*** Opening of Given data ***

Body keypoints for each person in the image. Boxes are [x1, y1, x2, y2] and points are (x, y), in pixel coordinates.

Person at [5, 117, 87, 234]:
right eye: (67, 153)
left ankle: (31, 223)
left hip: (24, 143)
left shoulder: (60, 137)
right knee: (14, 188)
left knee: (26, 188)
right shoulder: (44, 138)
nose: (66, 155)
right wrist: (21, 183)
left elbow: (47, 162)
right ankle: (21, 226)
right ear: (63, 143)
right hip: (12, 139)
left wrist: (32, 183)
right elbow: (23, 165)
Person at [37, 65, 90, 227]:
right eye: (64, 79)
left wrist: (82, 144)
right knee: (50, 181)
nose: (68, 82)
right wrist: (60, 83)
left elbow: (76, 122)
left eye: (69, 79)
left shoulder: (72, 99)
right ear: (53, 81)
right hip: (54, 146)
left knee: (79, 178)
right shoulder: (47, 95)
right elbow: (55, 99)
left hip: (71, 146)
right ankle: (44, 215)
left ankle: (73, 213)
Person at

*** Close of Given data ***
*** Opening of Given data ***

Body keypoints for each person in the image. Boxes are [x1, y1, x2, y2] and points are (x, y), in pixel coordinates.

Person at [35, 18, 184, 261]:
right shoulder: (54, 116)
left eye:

*** Close of Given data ***

- _Exercise_:
Lines with the word "shoulder": copy each one from the data above.

- _Reply to the exercise_:
left shoulder: (60, 137)
right shoulder: (44, 138)
left shoulder: (72, 99)
right shoulder: (47, 95)
right shoulder: (54, 116)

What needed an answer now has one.